Not according to the self-confessedly heretical definition of the Commons' purpose which Douglas Hurd elegantly supplies in the new issue of Prospect magazine. He distinguishes between the "Whig" view of Parliament, that its main task is to check the executive, and the "Tory" view, which he shares, that one of its main functions is to "sustain the executive" - while helping it "to make decisions in the national interest". A view most perfectly expressed by that highest of high Tories, the Duke of Wellington, as "the Queen's government must be carried on". To paraphrase (rather crudely) Hurd's argument: as there is no separation of powers in the British constitution, as there is in the US, the "Tory", as opposed to the "Whig", view must be right.

Hurd is critical of the detailed workings of the Commons. He is sensitive to the criticism that bad laws are too often rushed through whipped standing committees without alteration. He sensibly argues that Parliament would be improved if there were fewer ministers. He's right to point out that there must be something wrong with a government which has grown in numbers since it was running first an empire, then a command economy. It may not be literally true, as a Permanent Secretary assured me, that "80 per cent of the world's junior ministers are in the British government". But the indefensible exemption of the ministeriat from the ruthless reduction in Whitehall's manpower serves only to reinforce government patronage, and silence dozens of the most intelligent and independent-minded MPs.

He is on less sure ground in suggesting that "Chief Whig" Sir Richard Scott and Lord Nolan may have "unwittingly" contributed to the deterioration of government and parliament. Maybe the post-Nolan regime on earnings disclosure will drive away some bright MPs. But which does more to damage the quality of MPs - that or the hopelessly ramshackle lottery of MP selection, not least in his own party? He may be right that Sir Richard was naive about the workings of government.
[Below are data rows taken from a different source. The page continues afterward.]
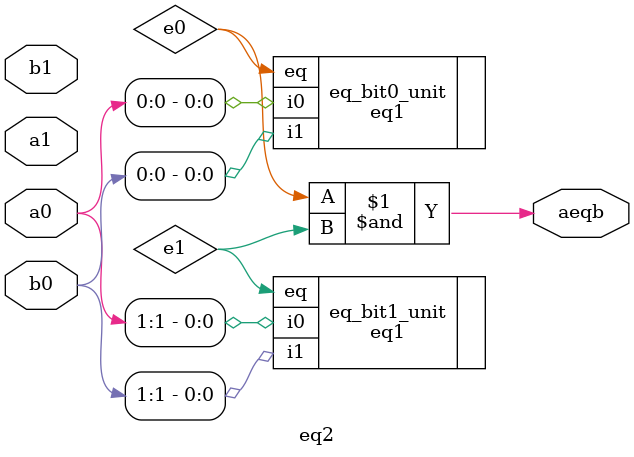
<source format=v>
module eq2
   (
    input  wire[1:0] a0, b0,			// a adn b are the two 2-bit numbers to compare
    input  wire[1:0] a1, b1,			// a adn b are the two 2-bit numbers to compare
    
    output wire aeqb				// single bit output. Should be high if a adn b the same
   );

   // internal signal declaration, used to wire outpus of the 1 bit comparators
   wire e0, e1, e2, e3;


   // body
   // instantiate two 1-bit comparators that we already know are tested and work
   // named instantiation allows us to change order of ports.
   eq1 eq_bit0_unit (.i0(a0[0]), .i1(b0[0]), .eq(e0));
   eq1 eq_bit1_unit (.eq(e1), .i0(a0[1]), .i1(b0[1]));
   eq1 eq_bit3_unit (.i0(a1[0]), .i1(b1[0]), .eq(e2));
   eq1 eq_bit4_unit (.eq(e3), .i0(a1[1]), .i1(b1[1]));
   
   


   // a and b are equal if individual bits are equal, which comes from the 1-bit comparators
   assign aeqb = e0 & e1;

endmodule
</source>
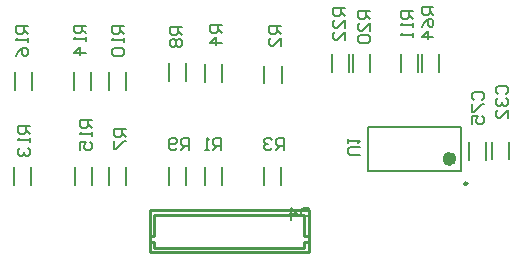
<source format=gbo>
G04*
G04 #@! TF.GenerationSoftware,Altium Limited,Altium Designer,23.10.1 (27)*
G04*
G04 Layer_Color=32896*
%FSLAX25Y25*%
%MOIN*%
G70*
G04*
G04 #@! TF.SameCoordinates,D0F96BE9-EE4C-402D-8CE8-E6F0CD5897FE*
G04*
G04*
G04 #@! TF.FilePolarity,Positive*
G04*
G01*
G75*
%ADD10C,0.01000*%
%ADD12C,0.00500*%
%ADD13C,0.00787*%
%ADD43C,0.00984*%
%ADD44C,0.02362*%
D10*
X67000Y17800D02*
X68500D01*
X68499Y15800D02*
X68500Y17800D01*
X68499Y15800D02*
X118500D01*
Y17800D01*
X120000D01*
Y18300D01*
X118500Y26300D02*
Y26800D01*
X68500D02*
X118500D01*
X68500Y19800D02*
Y26800D01*
X67000Y19800D02*
X68500D01*
X118500D02*
Y26300D01*
Y19800D02*
X120000D01*
Y14300D02*
Y28300D01*
X67000D02*
X120000D01*
X67000Y14300D02*
Y28300D01*
Y14300D02*
X120000D01*
D12*
X136999Y46700D02*
X133667D01*
X133000Y47366D01*
Y48699D01*
X133667Y49366D01*
X136999D01*
X133000Y50699D02*
Y52032D01*
Y51365D01*
X136999D01*
X136332Y50699D01*
X131900Y95700D02*
X127901D01*
Y93701D01*
X128568Y93034D01*
X129901D01*
X130567Y93701D01*
Y95700D01*
Y94367D02*
X131900Y93034D01*
Y89035D02*
Y91701D01*
X129234Y89035D01*
X128568D01*
X127901Y89702D01*
Y91035D01*
X128568Y91701D01*
X131900Y85037D02*
Y87703D01*
X129234Y85037D01*
X128568D01*
X127901Y85703D01*
Y87036D01*
X128568Y87703D01*
X120100Y25100D02*
Y29099D01*
X118101D01*
X117434Y28432D01*
Y27099D01*
X118101Y26433D01*
X120100D01*
X114102Y25100D02*
Y29099D01*
X116101Y27099D01*
X113435D01*
X174968Y64934D02*
X174301Y65601D01*
Y66934D01*
X174968Y67600D01*
X177634D01*
X178300Y66934D01*
Y65601D01*
X177634Y64934D01*
X174301Y63601D02*
Y60935D01*
X174968D01*
X177634Y63601D01*
X178300D01*
X174301Y56937D02*
Y59603D01*
X176301D01*
X175634Y58270D01*
Y57603D01*
X176301Y56937D01*
X177634D01*
X178300Y57603D01*
Y58936D01*
X177634Y59603D01*
X183068Y67034D02*
X182401Y67701D01*
Y69034D01*
X183068Y69700D01*
X185733D01*
X186400Y69034D01*
Y67701D01*
X185733Y67034D01*
X183068Y65701D02*
X182401Y65035D01*
Y63702D01*
X183068Y63036D01*
X183734D01*
X184401Y63702D01*
Y64368D01*
Y63702D01*
X185067Y63036D01*
X185733D01*
X186400Y63702D01*
Y65035D01*
X185733Y65701D01*
X186400Y59037D02*
Y61703D01*
X183734Y59037D01*
X183068D01*
X182401Y59703D01*
Y61036D01*
X183068Y61703D01*
X90600Y48300D02*
Y52299D01*
X88601D01*
X87934Y51632D01*
Y50299D01*
X88601Y49633D01*
X90600D01*
X89267D02*
X87934Y48300D01*
X86601D02*
X85268D01*
X85935D01*
Y52299D01*
X86601Y51632D01*
X110600Y89800D02*
X106601D01*
Y87801D01*
X107268Y87134D01*
X108601D01*
X109267Y87801D01*
Y89800D01*
Y88467D02*
X110600Y87134D01*
Y83135D02*
Y85801D01*
X107934Y83135D01*
X107268D01*
X106601Y83802D01*
Y85135D01*
X107268Y85801D01*
X111600Y48300D02*
Y52299D01*
X109601D01*
X108934Y51632D01*
Y50299D01*
X109601Y49633D01*
X111600D01*
X110267D02*
X108934Y48300D01*
X107601Y51632D02*
X106935Y52299D01*
X105602D01*
X104936Y51632D01*
Y50966D01*
X105602Y50299D01*
X106268D01*
X105602D01*
X104936Y49633D01*
Y48966D01*
X105602Y48300D01*
X106935D01*
X107601Y48966D01*
X91100Y90000D02*
X87101D01*
Y88001D01*
X87768Y87334D01*
X89101D01*
X89767Y88001D01*
Y90000D01*
Y88667D02*
X91100Y87334D01*
Y84002D02*
X87101D01*
X89101Y86001D01*
Y83336D01*
X59000Y55400D02*
X55001D01*
Y53401D01*
X55668Y52734D01*
X57001D01*
X57667Y53401D01*
Y55400D01*
Y54067D02*
X59000Y52734D01*
X55001Y51401D02*
Y48735D01*
X55668D01*
X58334Y51401D01*
X59000D01*
X77700Y89500D02*
X73701D01*
Y87501D01*
X74368Y86834D01*
X75701D01*
X76367Y87501D01*
Y89500D01*
Y88167D02*
X77700Y86834D01*
X74368Y85501D02*
X73701Y84835D01*
Y83502D01*
X74368Y82836D01*
X75034D01*
X75701Y83502D01*
X76367Y82836D01*
X77034D01*
X77700Y83502D01*
Y84835D01*
X77034Y85501D01*
X76367D01*
X75701Y84835D01*
X75034Y85501D01*
X74368D01*
X75701Y84835D02*
Y83502D01*
X80000Y48300D02*
Y52299D01*
X78001D01*
X77334Y51632D01*
Y50299D01*
X78001Y49633D01*
X80000D01*
X78667D02*
X77334Y48300D01*
X76001Y48966D02*
X75335Y48300D01*
X74002D01*
X73335Y48966D01*
Y51632D01*
X74002Y52299D01*
X75335D01*
X76001Y51632D01*
Y50966D01*
X75335Y50299D01*
X73335D01*
X58300Y89800D02*
X54301D01*
Y87801D01*
X54968Y87134D01*
X56301D01*
X56967Y87801D01*
Y89800D01*
Y88467D02*
X58300Y87134D01*
Y85801D02*
Y84468D01*
Y85135D01*
X54301D01*
X54968Y85801D01*
Y82469D02*
X54301Y81803D01*
Y80470D01*
X54968Y79803D01*
X57634D01*
X58300Y80470D01*
Y81803D01*
X57634Y82469D01*
X54968D01*
X154800Y94800D02*
X150801D01*
Y92801D01*
X151468Y92134D01*
X152801D01*
X153467Y92801D01*
Y94800D01*
Y93467D02*
X154800Y92134D01*
Y90801D02*
Y89468D01*
Y90135D01*
X150801D01*
X151468Y90801D01*
X154800Y87469D02*
Y86136D01*
Y86803D01*
X150801D01*
X151468Y87469D01*
X27000Y56400D02*
X23001D01*
Y54401D01*
X23668Y53734D01*
X25001D01*
X25667Y54401D01*
Y56400D01*
Y55067D02*
X27000Y53734D01*
Y52401D02*
Y51068D01*
Y51735D01*
X23001D01*
X23668Y52401D01*
Y49069D02*
X23001Y48403D01*
Y47070D01*
X23668Y46403D01*
X24334D01*
X25001Y47070D01*
Y47736D01*
Y47070D01*
X25667Y46403D01*
X26334D01*
X27000Y47070D01*
Y48403D01*
X26334Y49069D01*
X45600Y89900D02*
X41601D01*
Y87901D01*
X42268Y87234D01*
X43601D01*
X44267Y87901D01*
Y89900D01*
Y88567D02*
X45600Y87234D01*
Y85901D02*
Y84568D01*
Y85235D01*
X41601D01*
X42268Y85901D01*
X45600Y80570D02*
X41601D01*
X43601Y82569D01*
Y79903D01*
X47600Y58400D02*
X43601D01*
Y56401D01*
X44268Y55734D01*
X45601D01*
X46267Y56401D01*
Y58400D01*
Y57067D02*
X47600Y55734D01*
Y54401D02*
Y53068D01*
Y53735D01*
X43601D01*
X44268Y54401D01*
X43601Y48403D02*
Y51069D01*
X45601D01*
X44934Y49736D01*
Y49070D01*
X45601Y48403D01*
X46934D01*
X47600Y49070D01*
Y50403D01*
X46934Y51069D01*
X26300Y89700D02*
X22301D01*
Y87701D01*
X22968Y87034D01*
X24301D01*
X24967Y87701D01*
Y89700D01*
Y88367D02*
X26300Y87034D01*
Y85701D02*
Y84368D01*
Y85035D01*
X22301D01*
X22968Y85701D01*
X22301Y79703D02*
X22968Y81036D01*
X24301Y82369D01*
X25634D01*
X26300Y81703D01*
Y80370D01*
X25634Y79703D01*
X24967D01*
X24301Y80370D01*
Y82369D01*
X161500Y96100D02*
X157501D01*
Y94101D01*
X158168Y93434D01*
X159501D01*
X160167Y94101D01*
Y96100D01*
Y94767D02*
X161500Y93434D01*
X157501Y89435D02*
X158168Y90768D01*
X159501Y92101D01*
X160834D01*
X161500Y91435D01*
Y90102D01*
X160834Y89435D01*
X160167D01*
X159501Y90102D01*
Y92101D01*
X161500Y86103D02*
X157501D01*
X159501Y88103D01*
Y85437D01*
X140400Y94800D02*
X136401D01*
Y92801D01*
X137068Y92134D01*
X138401D01*
X139067Y92801D01*
Y94800D01*
Y93467D02*
X140400Y92134D01*
Y88135D02*
Y90801D01*
X137734Y88135D01*
X137068D01*
X136401Y88802D01*
Y90135D01*
X137068Y90801D01*
Y86803D02*
X136401Y86136D01*
Y84803D01*
X137068Y84137D01*
X139734D01*
X140400Y84803D01*
Y86136D01*
X139734Y86803D01*
X137068D01*
D13*
X139649Y41517D02*
X170751D01*
X139649Y56084D02*
X170751D01*
Y41517D02*
Y56084D01*
X139649Y41517D02*
Y56084D01*
X127546Y74547D02*
Y80453D01*
X133254Y74547D02*
Y80453D01*
X173246Y45147D02*
Y51053D01*
X178954Y45147D02*
Y51053D01*
X186754Y45247D02*
Y51153D01*
X181046Y45247D02*
Y51153D01*
X90954Y36749D02*
Y42654D01*
X85246Y36749D02*
Y42654D01*
X105146Y70649D02*
Y76554D01*
X110854Y70649D02*
Y76554D01*
X110654Y36749D02*
Y42654D01*
X104946Y36749D02*
Y42654D01*
X85246Y71149D02*
Y77054D01*
X90954Y71149D02*
Y77054D01*
X53446Y36749D02*
Y42654D01*
X59154Y36749D02*
Y42654D01*
X73446Y71347D02*
Y77253D01*
X79154Y71347D02*
Y77253D01*
X79054Y36749D02*
Y42654D01*
X73346Y36749D02*
Y42654D01*
X58954Y68447D02*
Y74353D01*
X53246Y68447D02*
Y74353D01*
X150746Y74447D02*
Y80353D01*
X156454Y74447D02*
Y80353D01*
X21546Y36749D02*
Y42654D01*
X27254Y36749D02*
Y42654D01*
X47254Y68447D02*
Y74353D01*
X41546Y68447D02*
Y74353D01*
X41946Y36749D02*
Y42654D01*
X47654Y36749D02*
Y42654D01*
X27554Y68447D02*
Y74353D01*
X21846Y68447D02*
Y74353D01*
X157546Y74446D02*
Y80351D01*
X163254Y74446D02*
Y80351D01*
X134546Y74446D02*
Y80351D01*
X140254Y74446D02*
Y80351D01*
D43*
X172818Y37186D02*
G03*
X172818Y37186I-492J0D01*
G01*
D44*
X167995Y45454D02*
G03*
X167995Y45454I-1181J0D01*
G01*
M02*

</source>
But would the Government have been in trouble over arms to Iraq if it were not for the pervasive convention that on sensitive issues, departments answer parliamentary questions in the most contemptuously minimalist way they think they can get away with?

But Hurd's central thesis is also surely too benign. A government certainly has a fundamental right to get through the programme on which it was elected; properly used, whips lubricate democracy rather than merely impede it. The Commons needs a balance of functions to be healthy. It is a scandal that the whips' patronage extends to the select committees, and that departmental committees don't have more resources and powers. And that more standing committees don't have the power to call expert witnesses while considering legislation or - occasionally - more freedom to divide on detailed provisions of Bills across party lines. You could even imagine a partial extension of the Salisbury doctrine (the convention which precludes the Lords from blocking legislation contained in a government's manifesto) to the Commons itself. It isn't too fanciful to think this would allow MPs to improve bad Bills without standing between a government and its mandate.

To its credit, the Thatcher government, learning from five years in Opposition, expanded the system of select committees when it was elected in 1979. Now Labour, if it wins, needs to take the Commons reform process further before it learns the bad habits of government. This is not to argue against Lords reform. Only to point out that the better you make the Lords, the more glaringly apparent will be the defects of the Commons.